“I wonder what you gotta do to get thrown off this police force.”
“Keep on with some of your shit, you just might find out.”
It’s difficult to write about The Wire, especially the first season, because my process normally involves untangling my emotional reaction, and when it comes to this show I find myself wanting to talk about not just my initial reaction to the series, or even my reaction on rewatch, but the way my memories of the first season changed as I got further into the show. The Wire is universally considered the greatest television show ever (and considered around here as definitely, like, top five), and part of that comes from the way it’s perceived as blowing up the police procedural genre, but that doesn’t fully capture why the affect of the series. The action is brutally realistic, showing the systems and step-by-step processes of both police work and drug dealing, but to my eye it doesn’t so much blow up the mythology of the police procedural as it expands it.
At the centre of the show, we have Detective James “Jimmy” McNulty, about as archetypal a police procedural protagonist as you can get, he who Gets Results You Stupid Chief, and what makes him unique in terms of genre is that he captures the spirit of Dirty Harry without breaching real world plausibility (he has a reasonable understanding of the considerable amount of paperwork). In terms of archetypes, McNulty can be seen as a combination of Moral Crusader and Competent Professional, someone who wants the right thing to get done, and knows how to do it through his job. And the first way the show expands the police procedural is to double him in D’Angelo “D” Barksdale, a mid-level drug dealer in the Barksdale empire. Normally, someone in D’Angelo’s position would just be ‘the drug dealer’, but the show gives him his humanity by giving him just as much archetypal power as McNulty; D’Angelo is smart and he is moral, he’s just working in a different system to the detective, with different rules and different stakes.
From there, people on all different levels are imbued with some archetypal power. Avon Barksdale, head of the empire, is the most obvious, the Noble King who uses his status to create and improve his community – it’s clearest with the basketball game he presides over, but my favourite moment is him giving the nod to Wallace for his role in capturing a stick-up man who targeted his dealers. He’s too high up to talk to Wallace directly, but he’s willing to acknowledge the boy’s existence to encourage him and others like him. You also have Omar Little, stick-up artist who is a literal Robin Hood, robbing drug dealers and giving his spoils to the poor and homeless (I also like the idea that he’s another version of McNulty whose loyalty isn’t to a particular institution, but to the very concept of an institution – the Game). Within the police force itself are a few classic archetypes, as well as further doubling of McNulty – like Lester Freamon, an older version of McNulty who went through all this shit thirteen years and four months ago, and learned from the experience.

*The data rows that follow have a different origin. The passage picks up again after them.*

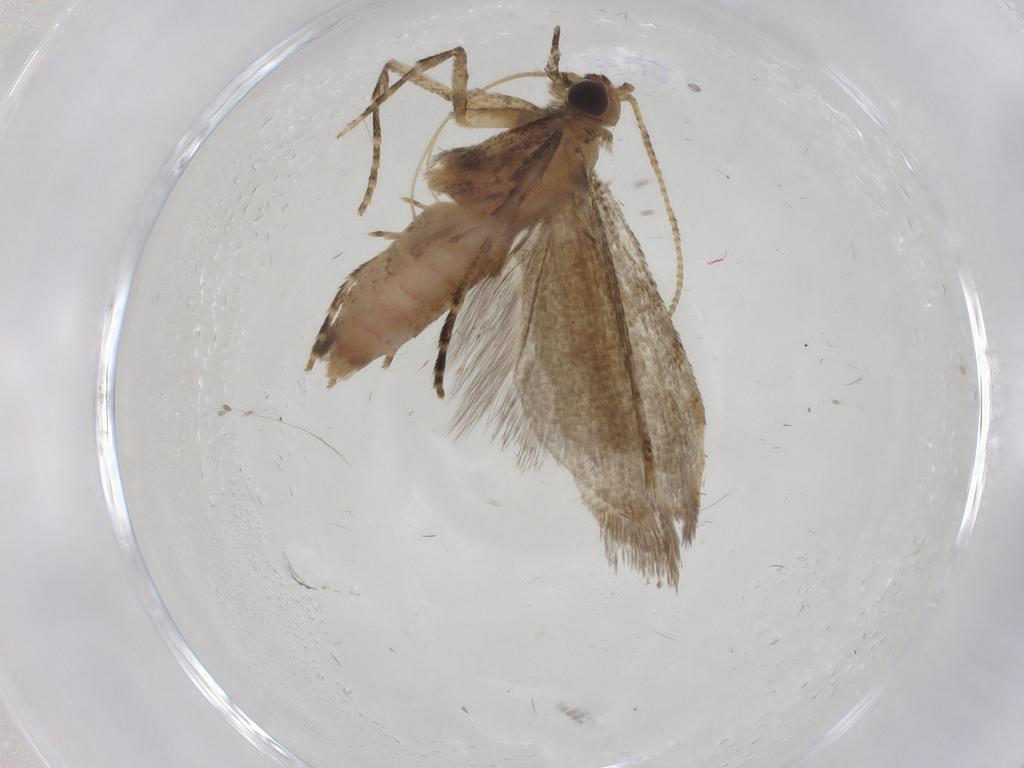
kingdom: Animalia
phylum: Arthropoda
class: Insecta
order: Lepidoptera
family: Depressariidae
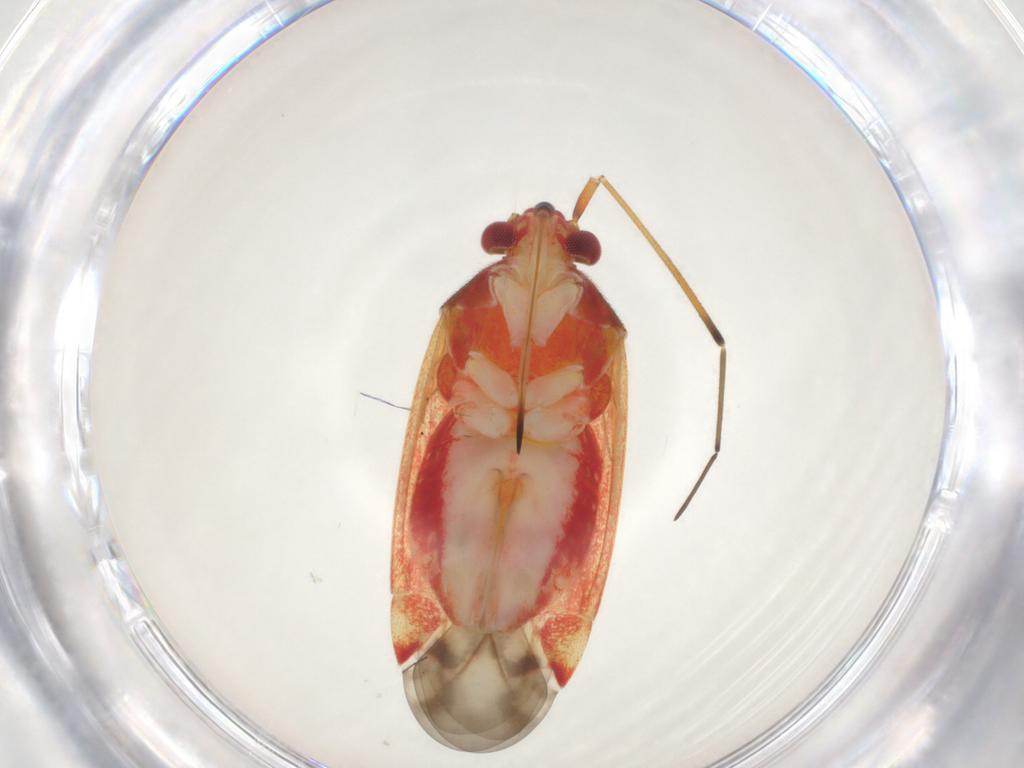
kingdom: Animalia
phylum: Arthropoda
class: Insecta
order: Hemiptera
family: Miridae
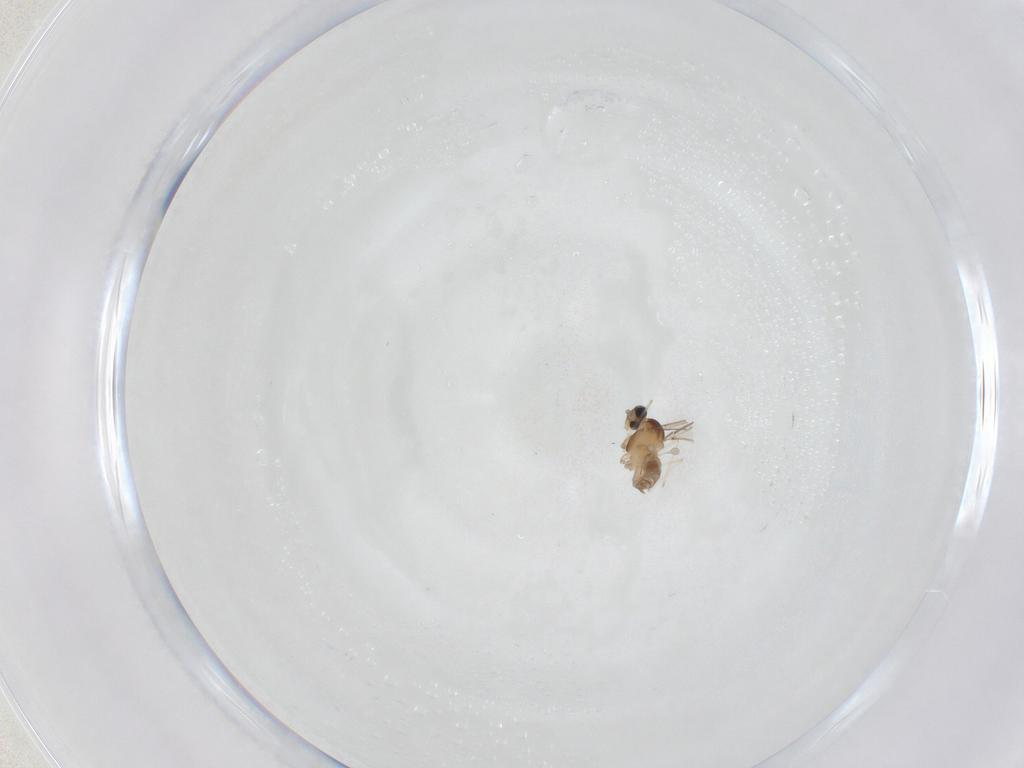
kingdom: Animalia
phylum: Arthropoda
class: Insecta
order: Diptera
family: Cecidomyiidae
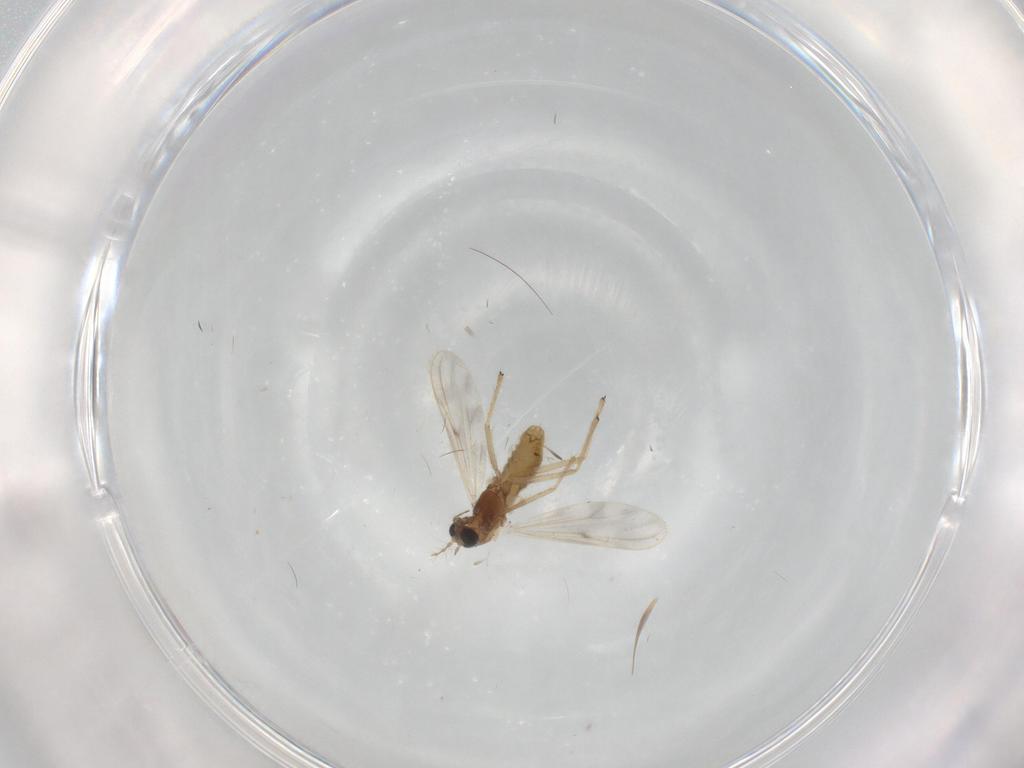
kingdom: Animalia
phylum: Arthropoda
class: Insecta
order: Diptera
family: Chironomidae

These archetypes are deployed in a complex, but ultimately straightforward dramatic structure. It’s about ten times more complex than The Shield, but the basic idea is the same, decisions at each level bouncing off each other as things roll out, though it’s difficult to see, especially on first watch when an action is thrown at you before the motivation behind it is explained, but it’s there and creates a power and drive that’s less visible in the show as it goes on and picks up characters – there are still cases of small actions having massive unexpected consequences, but there are no more situations like when Greggs gets shot, which happen because of the decisions of everyone on every level, and come back on everyone immediately.
The overall effect is an emotional explanation for how systems like these manage to function next to the technical one – it isn’t just that these systems can make us rich and powerful, it’s that they can fashion us into icons and myths that have existed for thousands of years. This first season doesn’t demolish the police procedural myth, it uses parts from it to create a new myth, the myth of the Game, of Kings leading Soldiers in a vast network of battles. This is the groundwork for the rest of the show, pulling apart the very myth it creates for us.